Una sala d’aspetto di un ospedale, un genitore che cambia turno per accompagnare il figlio a una terapia, un professionista che interrompe il lavoro per cicli di cure: sono immagini comuni nella vita quotidiana di chi convive con una malattia grave o una disabilità. Dal 1° gennaio 2026 entreranno in vigore norme che cercano di rendere meno precario e più sostenibile quel bilancio tra cura e lavoro. Il disegno normativo punta a ridisegnare tutele e percorsi amministrativi per chi assiste o è assistito, con un’attenzione particolare alla semplificazione pratica degli adempimenti. Un cambiamento pensato per evitare che la malattia diventi automaticamente una condanna lavorativa, ma anche per ridurre i tempi e l’incertezza che si vivono nei servizi pubblici e privati.
Più diritti e meno burocrazia
La nuova normativa, nota come Legge 106/2025, amplia i benefici della storica Legge 104 introducendo misure operative a partire dal 1° gennaio 2026. Sul fronte delle assenze, viene riconosciuto un monte aggiuntivo di 10 ore retribuite all’anno, cumulabili con i tre giorni mensili già previsti: ore pensate per visite, esami e terapie sia per il lavoratore sia per figli minori con patologie croniche o oncologiche. L’obiettivo dichiarato è rendere più flessibile l’organizzazione del lavoro senza penalizzare lo stipendio.

Un elemento centrale è la digitalizzazione delle procedure: la domanda per questi permessi e per i congedi potrà essere presentata online e la certificazione medica sarà trasmessa automaticamente tramite il sistema della Tessera Sanitaria. Questo passaggio dovrebbe ridurre i tempi di attesa e il carico amministrativo per aziende e lavoratori. Un dettaglio che molti sottovalutano è che la sincronizzazione tra fasce orarie di cura e il sistema informatico locale richiederà un periodo di rodaggio nelle diverse regioni italiane.
Dal punto di vista pratico, le imprese saranno chiamate ad aggiornare i propri regolamenti interni e i sistemi di gestione delle presenze. I sindacati e gli uffici del personale lo raccontano come un cambiamento tecnico ma anche culturale: non si tratta solo di diritti aggiunti, ma di una diversa considerazione della fragilità all’interno del ciclo produttivo. In diverse aziende del Nord e del Centro c’è già un confronto su come monitorare l’uso delle ore e garantire la riservatezza delle informazioni sanitarie.

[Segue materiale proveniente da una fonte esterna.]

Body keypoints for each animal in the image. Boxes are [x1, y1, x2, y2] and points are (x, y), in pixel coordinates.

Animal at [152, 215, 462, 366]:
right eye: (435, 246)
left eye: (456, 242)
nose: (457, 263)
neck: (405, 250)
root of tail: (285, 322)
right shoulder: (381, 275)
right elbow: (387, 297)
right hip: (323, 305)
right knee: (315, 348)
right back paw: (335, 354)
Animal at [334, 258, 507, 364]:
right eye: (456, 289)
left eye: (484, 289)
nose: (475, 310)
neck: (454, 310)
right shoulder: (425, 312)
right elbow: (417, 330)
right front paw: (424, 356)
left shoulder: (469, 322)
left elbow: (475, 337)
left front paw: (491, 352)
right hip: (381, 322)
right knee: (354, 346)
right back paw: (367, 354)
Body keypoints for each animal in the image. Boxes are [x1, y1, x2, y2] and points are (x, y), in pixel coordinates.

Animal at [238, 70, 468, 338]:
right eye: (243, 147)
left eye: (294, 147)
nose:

Protezione del lavoro e nuovi congedi
La legge introduce anche strumenti più ampi per tutelare il posto di lavoro. Chi deve sospendere l’attività per cure potrà accedere a un congedo straordinario non retribuito fino a due anni, fruibile anche in forma frazionata, mantenendo il rapporto di lavoro e la contribuzione previdenziale. Durante questi periodi non maturano elementi retributivi come TFR, ferie o la tredicesima, ma al rientro è prevista la priorità per il ricorso allo smart working, quando la mansione lo consente.

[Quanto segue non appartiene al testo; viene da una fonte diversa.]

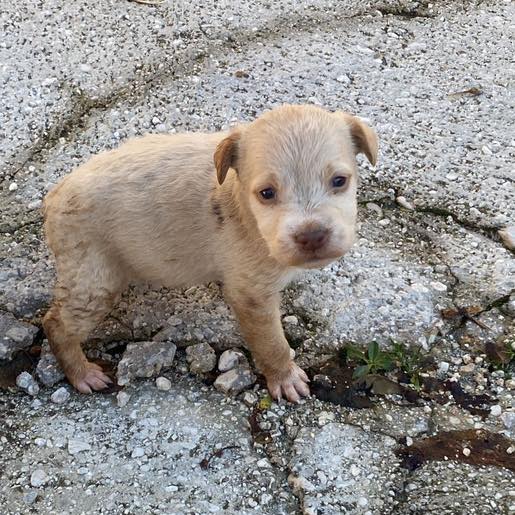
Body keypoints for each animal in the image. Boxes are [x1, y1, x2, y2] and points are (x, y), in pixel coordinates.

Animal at [42, 104, 376, 404]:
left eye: (339, 181)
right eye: (267, 193)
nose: (312, 236)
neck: (241, 204)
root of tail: (54, 195)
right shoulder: (251, 295)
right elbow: (273, 343)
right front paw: (284, 377)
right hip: (93, 280)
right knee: (56, 324)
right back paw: (81, 372)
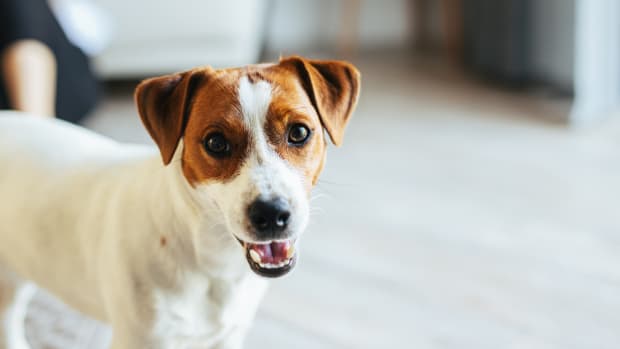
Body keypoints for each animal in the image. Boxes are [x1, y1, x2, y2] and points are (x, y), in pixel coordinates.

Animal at [0, 55, 360, 346]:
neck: (213, 261)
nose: (271, 214)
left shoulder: (226, 336)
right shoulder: (142, 339)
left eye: (299, 132)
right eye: (215, 142)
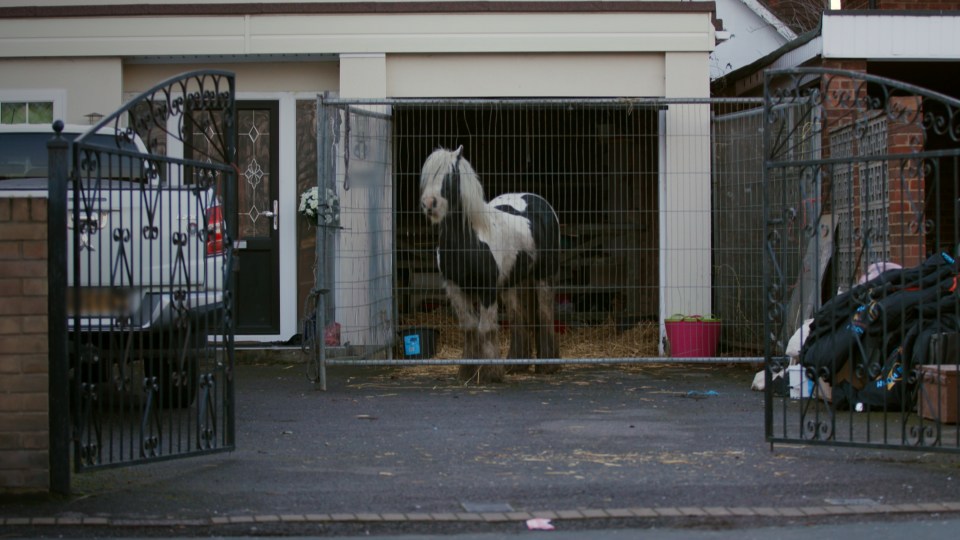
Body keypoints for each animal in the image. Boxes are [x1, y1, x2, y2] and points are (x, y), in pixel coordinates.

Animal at [420, 146, 564, 382]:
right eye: (426, 176)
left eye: (450, 175)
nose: (429, 204)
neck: (469, 241)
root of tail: (537, 201)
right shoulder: (454, 288)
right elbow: (469, 327)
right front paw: (468, 372)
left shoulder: (486, 289)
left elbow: (486, 328)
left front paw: (491, 373)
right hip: (509, 283)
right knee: (517, 316)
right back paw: (516, 364)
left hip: (544, 274)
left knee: (545, 312)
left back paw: (547, 365)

La norma rafforza le garanzie contro il licenziamento per superamento del periodo di comporto, imponendo una valutazione caso per caso prima di eventuali misure disciplinari o contrattuali. In sostanza, i periodi di malattia non possono più essere interpretati automaticamente come causa di cessazione del rapporto: si richiede una valutazione più umana e basata sulla reale capacità di reinserimento lavorativo. Un fenomeno che in molti notano solo nei grandi reparti aziendali è la difficoltà pratica di armonizzare assenze prolungate con le esigenze produttive; la legge prova a creare strumenti per gestire questo equilibrio.

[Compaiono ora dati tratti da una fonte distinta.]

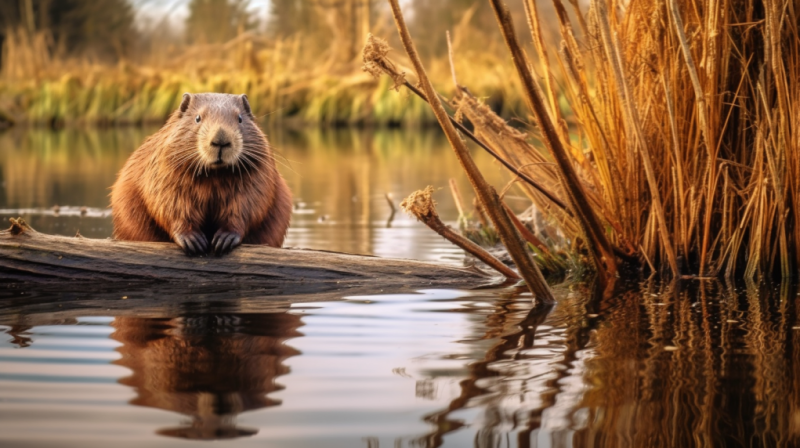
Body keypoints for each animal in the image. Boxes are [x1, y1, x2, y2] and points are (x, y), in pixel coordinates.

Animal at [109, 92, 290, 254]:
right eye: (197, 118)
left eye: (239, 118)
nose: (221, 141)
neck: (214, 175)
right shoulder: (162, 171)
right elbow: (168, 203)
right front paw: (193, 240)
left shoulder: (259, 173)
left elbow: (248, 203)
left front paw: (224, 239)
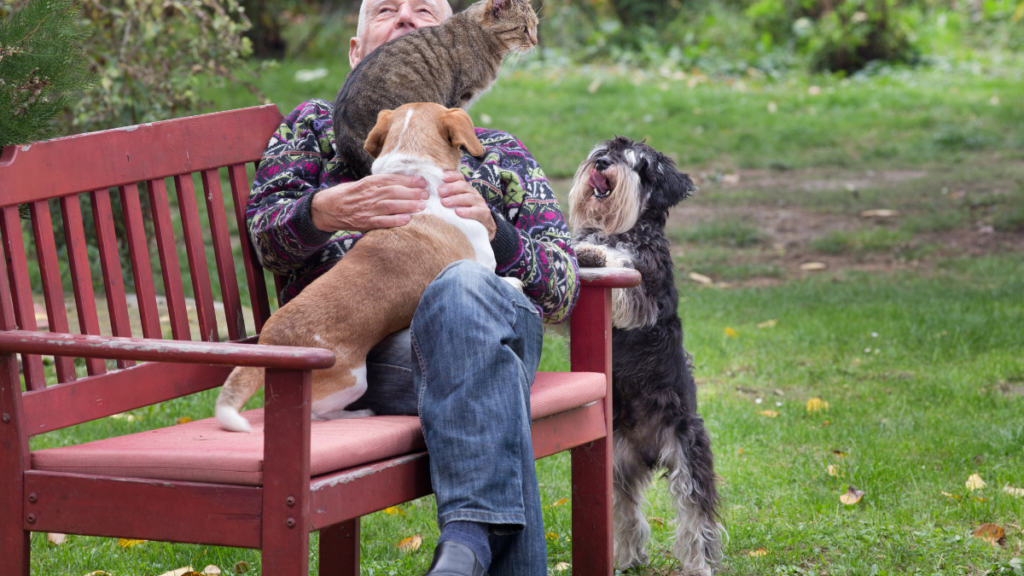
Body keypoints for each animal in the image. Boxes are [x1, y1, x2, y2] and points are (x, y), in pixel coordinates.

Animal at [217, 101, 499, 430]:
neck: (415, 171)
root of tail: (272, 343)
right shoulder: (483, 263)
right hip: (354, 381)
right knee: (318, 414)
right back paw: (360, 413)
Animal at [569, 136, 720, 569]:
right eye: (603, 149)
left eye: (638, 162)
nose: (601, 163)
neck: (618, 229)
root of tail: (650, 448)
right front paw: (583, 248)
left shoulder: (642, 287)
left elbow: (622, 261)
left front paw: (596, 253)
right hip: (616, 467)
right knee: (626, 514)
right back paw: (628, 559)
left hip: (688, 456)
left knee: (696, 520)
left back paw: (699, 566)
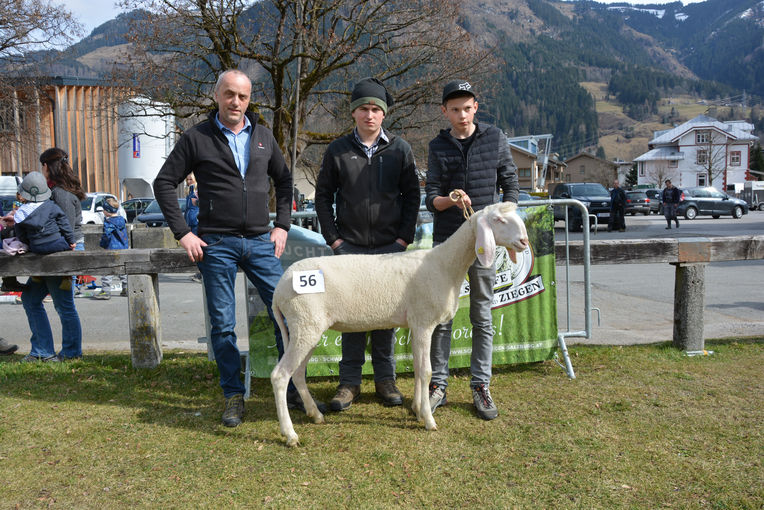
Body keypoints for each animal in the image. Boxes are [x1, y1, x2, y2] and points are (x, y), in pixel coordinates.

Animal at [272, 201, 528, 444]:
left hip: (307, 328)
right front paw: (428, 419)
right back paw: (290, 434)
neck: (444, 264)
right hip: (305, 324)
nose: (524, 242)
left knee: (298, 374)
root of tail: (280, 287)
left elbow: (417, 368)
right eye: (498, 219)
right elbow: (426, 371)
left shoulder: (416, 324)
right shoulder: (424, 322)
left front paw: (417, 409)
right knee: (280, 376)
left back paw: (315, 414)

La tutela si estende anche ai liberi professionisti e agli autonomi: per la prima volta viene riconosciuta la possibilità di sospendere l’attività fino a 300 giorni all’anno senza perdere rapporti di collaborazione consolidati. È una risposta alla realtà di molti professionisti che devono alternare fasi di cura e attività lavorativa. Sul piano sociale, il provvedimento segna un passo verso un ambiente di lavoro più inclusivo e meno punitivo; allo stesso tempo, impone alle imprese e alle istituzioni locali una capacità maggiore di adattamento organizzativo. Un aspetto che sfugge a chi vive in città è come i servizi territoriali dovranno coordinarsi per rendere effettive queste tutele sul campo.
Chiusura: la nuova disciplina non annulla le difficoltà pratiche, ma cambia l’asse delle responsabilità: dal semplice sostegno economico alla gestione integrata della fragilità nei luoghi di lavoro, con riflessi concreti sulla vita quotidiana di migliaia di persone in Italia.